Technically, it's back to "non-real life"-the envied days of collegiate clubs and classes and camping out in front of Cameron. But it's sans the giddy relief of being college-free. My years on campus have been a flitting phantasm-a blurred mirage of blue and buildings used to shade in the gaps between real life away from Duke-real life thanks to Duke.
And the truth is I can't remember how to be a student.
There was an old-man time when I marveled in the musty pages of academia and Perkins' faux-antiquity, when I stocked up on dry Victorian literature and disillusioned American poetry in stacks solitude. There was a semester when I took masochistic pleasure in whipping up environmental policy memos until finger arthritis loomed and my contact prescription rocketed from -5.75 to -7.00.

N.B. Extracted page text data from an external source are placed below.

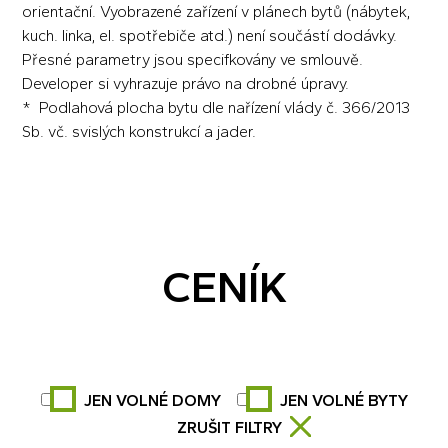
orientační. Vyobrazené zařízení v plánech bytů (nábytek,
kuch. linka, el. spotřebiče atd.) není součástí dodávky.
Přesné parametry jsou specifkovány ve smlouvě.
Developer si vyhrazuje právo na drobné úpravy.
* Podlahová plocha bytu dle nařízení vlády č. 366/2013
Sb. vč. svislých konstrukcí a jader.
CENÍK
JEN VOLNÉ DOMY
JEN VOLNÉ BYTY
ZRUŠIT FILTRY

And before that, I joined the league of aspirant scholars-boxed up and booted to college toting a hefty check and the expectation of formatting life beneath the almighty major declaration. But now as a gray and grizzled senior, it dawns on me that we students abide by something of a ludicrous arrangement. We're given one hazy year in one scholastic setting to configure the course and courses of our ambitious futures. We're given three years to sculpt our cognitive awareness into something that resembles a professional intellect. Indecision-the academic flip-flopper-is sentenced to undergraduate inadequacy (or graduate school absolution) where English majors who fancy pre-med their third year are akin to post-menopausal women shopping for bassinets. No wonder so many cling to campus, refusing to relinquish their grasp on the last remnants of humanly freedom before here and now is supplanted for a ten-year health insurance plan.
But work-party-student body shenanigans aren't enough to assuage the stabbing reminders of imminent responsibility. And even a Chapel-height perch doesn't permit a contemplative reimagining.

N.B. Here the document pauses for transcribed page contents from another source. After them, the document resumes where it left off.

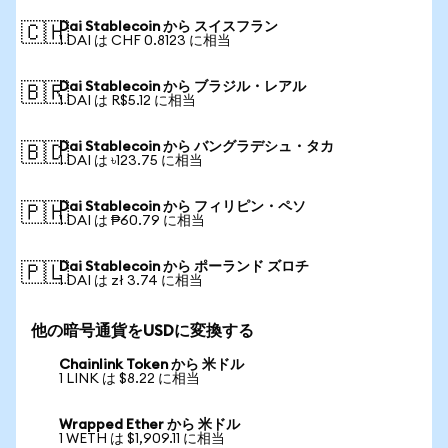
Dai Stablecoin から スイスフラン
🇨🇭
1 DAI は CHF 0.8123 に相当
Dai Stablecoin から ブラジル・レアル
🇧🇷
1 DAI は R$5.12 に相当
Dai Stablecoin から バングラデシュ・タカ
🇧🇩
1 DAI は ৳123.75 に相当
Dai Stablecoin から フィリピン・ペソ
🇵🇭
1 DAI は ₱60.79 に相当
Dai Stablecoin から ポーランド ズロチ
🇵🇱
1 DAI は zł 3.74 に相当
他の暗号通貨をUSDに変換する
Chainlink Token から 米ドル
1 LINK は $8.22 に相当
Wrapped Ether から 米ドル
1 WETH は $1,909.11 に相当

What I learned about myself, I learned outside of campus in down-under hemispheres and scattered time zones. And though I barely exist to Duke as an enrolled student, though 19 students might recognize me via faint hallucinations of freshman Focus, I maintain this counsel for the dazed and confused: Leave campus, gain perspective.
Because beyond this metropolis of petty details, this color-coordinated (but categorically unique) land of automatons thriving on the mini-reality that is University-living, big bona fide life ebbs and flows in unsystematic incidence, unsupervised by DSG or the Office of the University Registrar.
I'm the self-professed poster child of Duke International-the wannabe mascot happy globe that rolls down the BC walkway walloping undergraduates with vivid brochures of transnational arts and culture.
My suggestions: Weasel your way into a legit movie production company where you can barter slave labor for a true Hollywood experience. Check off Environmental Science credits in the celestial valleys of Nelson Lakes, New Zealand. Make the savannah your workplace, the rhino and zebra your colleagues. Teach Zulu children about elephants on Wednesday; hunker down in a reversing 4x4 to let a Maputaland male tusker pass on Thursday. Cross the Mozambique border on foot. Talk history with the local Rastafari. Clear invasive guava trees with a machete. Join a bush course in indigenous herbology.
That was my undergraduate OMG drama. Overcome the financial pretext and major-specific restrictions-at Duke there is a way: Find it. Why go Greek when you can go to Greece?
Don't get me wrong, I love Duke and being a Duke student. But what I love most about Duke is its capacity to let us go-to dispatch us outside the furious flurries of this collegiate shaken snow globe and exhort experience.
Janet Wu is a Trinity senior. Her column runs every other Friday.